Are you asking how to calculate quartiles or how to interpret them? First, there's no such thing as an eighth quartile. By definition a quartile partitions the data into four ordered sets of data. The generic term is quantile which can be any number of equal divisions of data points. The 1st quartile contains the upper 25% of the data points. the last quartile the lowest 25% of data. All data values must be ranked putting them into correspondence with the integers 1 through k, 1<k. If the total number of ranked data points is n and k is a chosen data point $k \leq n$ then:

$P[X < x] \leq k/n; P[X\geq x] \geq 1 - (k/n)$

So by the first inequality if x is ranked 5th highest point out of 100 data points, then k=95 and P=0.95 which is the 95th percentile. It seems you want the upper quartile (top 25%), and lower quartile (bottom 25%) . The meaning of the term 75th percentile is that 75% of all data points are less than the lowest data point of the upper quartile.

Last edited: Feb 25, 2012
3. Feb 25, 2012

### stpmmaths

4. Feb 25, 2012

### SW VandeCarr

I'm having a hard time reading it, but to establish quartiles it's the number of data points and their quantitative rank that matter, not their actual values. So if n=15, the median value is k/n= 0.5. Solve for k to get 7.5. For the quartile: k/n= 0.25. k= 3.75. So the lower boundary of the upper quartile would be 15-3.75=11.25. This would include your top four ranked values which would be your last four data points in counting order: the 12th, 13th, 14th and 15th data points.

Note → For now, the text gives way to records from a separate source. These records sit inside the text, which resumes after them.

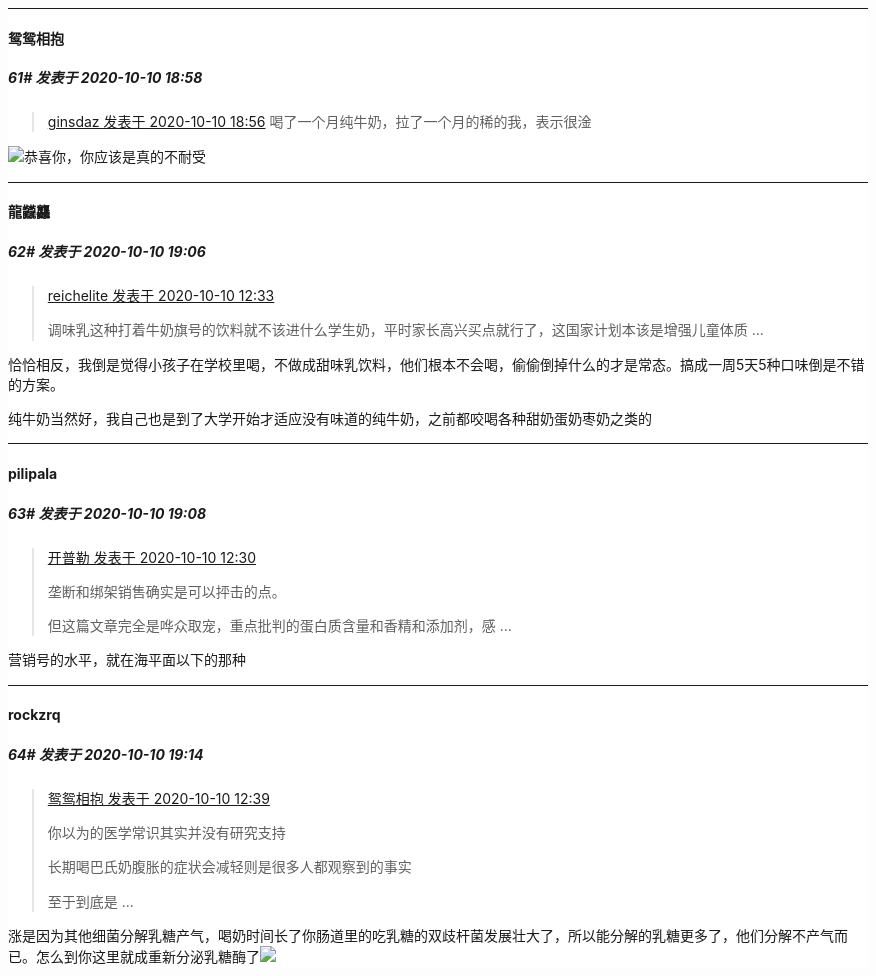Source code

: 
-----

####  鸳鸳相抱  
##### 61#       发表于 2020-10-10 18:58


<blockquote><a href="httphttps://bbs.saraba1st.com/2b/forum.php?mod=redirect&amp;goto=findpost&amp;pid=49012107&amp;ptid=1964361" target="_blank">ginsdaz 发表于 2020-10-10 18:56</a>
喝了一个月纯牛奶，拉了一个月的稀的我，表示很淦</blockquote>
<img src="https://static.saraba1st.com/image/smiley/face2017/066.png" referrerpolicy="no-referrer">恭喜你，你应该是真的不耐受


-----

####  龍龖龘  
##### 62#       发表于 2020-10-10 19:06


<blockquote><a href="httphttps://bbs.saraba1st.com/2b/forum.php?mod=redirect&amp;goto=findpost&amp;pid=49008121&amp;ptid=1964361" target="_blank">reichelite 发表于 2020-10-10 12:33</a>

调味乳这种打着牛奶旗号的饮料就不该进什么学生奶，平时家长高兴买点就行了，这国家计划本该是增强儿童体质 ...</blockquote>
恰恰相反，我倒是觉得小孩子在学校里喝，不做成甜味乳饮料，他们根本不会喝，偷偷倒掉什么的才是常态。搞成一周5天5种口味倒是不错的方案。

纯牛奶当然好，我自己也是到了大学开始才适应没有味道的纯牛奶，之前都咬喝各种甜奶蛋奶枣奶之类的


-----

####  pilipala  
##### 63#       发表于 2020-10-10 19:08


<blockquote><a href="httphttps://bbs.saraba1st.com/2b/forum.php?mod=redirect&amp;goto=findpost&amp;pid=49008083&amp;ptid=1964361" target="_blank">开普勒 发表于 2020-10-10 12:30</a>

垄断和绑架销售确实是可以抨击的点。


但这篇文章完全是哗众取宠，重点批判的蛋白质含量和香精和添加剂，感 ...</blockquote>
营销号的水平，就在海平面以下的那种


-----

####  rockzrq  
##### 64#       发表于 2020-10-10 19:14


<blockquote><a href="httphttps://bbs.saraba1st.com/2b/forum.php?mod=redirect&amp;goto=findpost&amp;pid=49008184&amp;ptid=1964361" target="_blank">鸳鸳相抱 发表于 2020-10-10 12:39</a>

你以为的医学常识其实并没有研究支持

长期喝巴氏奶腹胀的症状会减轻则是很多人都观察到的事实

至于到底是 ...</blockquote>
涨是因为其他细菌分解乳糖产气，喝奶时间长了你肠道里的吃乳糖的双歧杆菌发展壮大了，所以能分解的乳糖更多了，他们分解不产气而已。怎么到你这里就成重新分泌乳糖酶了<img src="https://static.saraba1st.com/image/smiley/face2017/068.png" referrerpolicy="no-referrer">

If you type out what you're doing, I can tell you more, You seem to be doing it correctly. For an even number of values, some people use k+1, as you have, so quantile boundaries do not fall on data points. The value of your median is then 5.5 and the quartile boundaries would be calculated using 2.75. So 5.5 - 2.75 = 2.75. Your answer could be this or 2,25. I'm not sure which.

Last edited: Feb 25, 2012
5. Feb 25, 2012

### stpmmaths

There are 10 data values in my attached example.

{51, 55, 57, 61, 62, 67, 70, 72, 73, 74}

Q1 = 56.5
Q3 = 72.25

But
Q1 = 57

6. Feb 25, 2012

### SW VandeCarr

As far as I know, with sparse data like this, you can't be very precise in the placing quantile boundaries in terms of extrapolations of the actual data values. All you can say is the median falls between 62 and 67. The quartile boundaries fall on 57 and 72. If you use k+1 and center the rank distribution on the median, using 2.75 ranks as the quartile width, than 57 will fall into the second quartile while 72 will fall into the third quartile when strictly observing the boundaries 2.75 and 8.25. With n=10+1, you can't be more precise than that IMO. Note I'm using Q4 for the quartile with the highest values and Q1 as the one with the lowest values as you did.

Last edited: Feb 26, 2012
7. Feb 27, 2012

### SW VandeCarr

I made a mistake with the "k+1" adjustment for even n. It should be n+1 of course.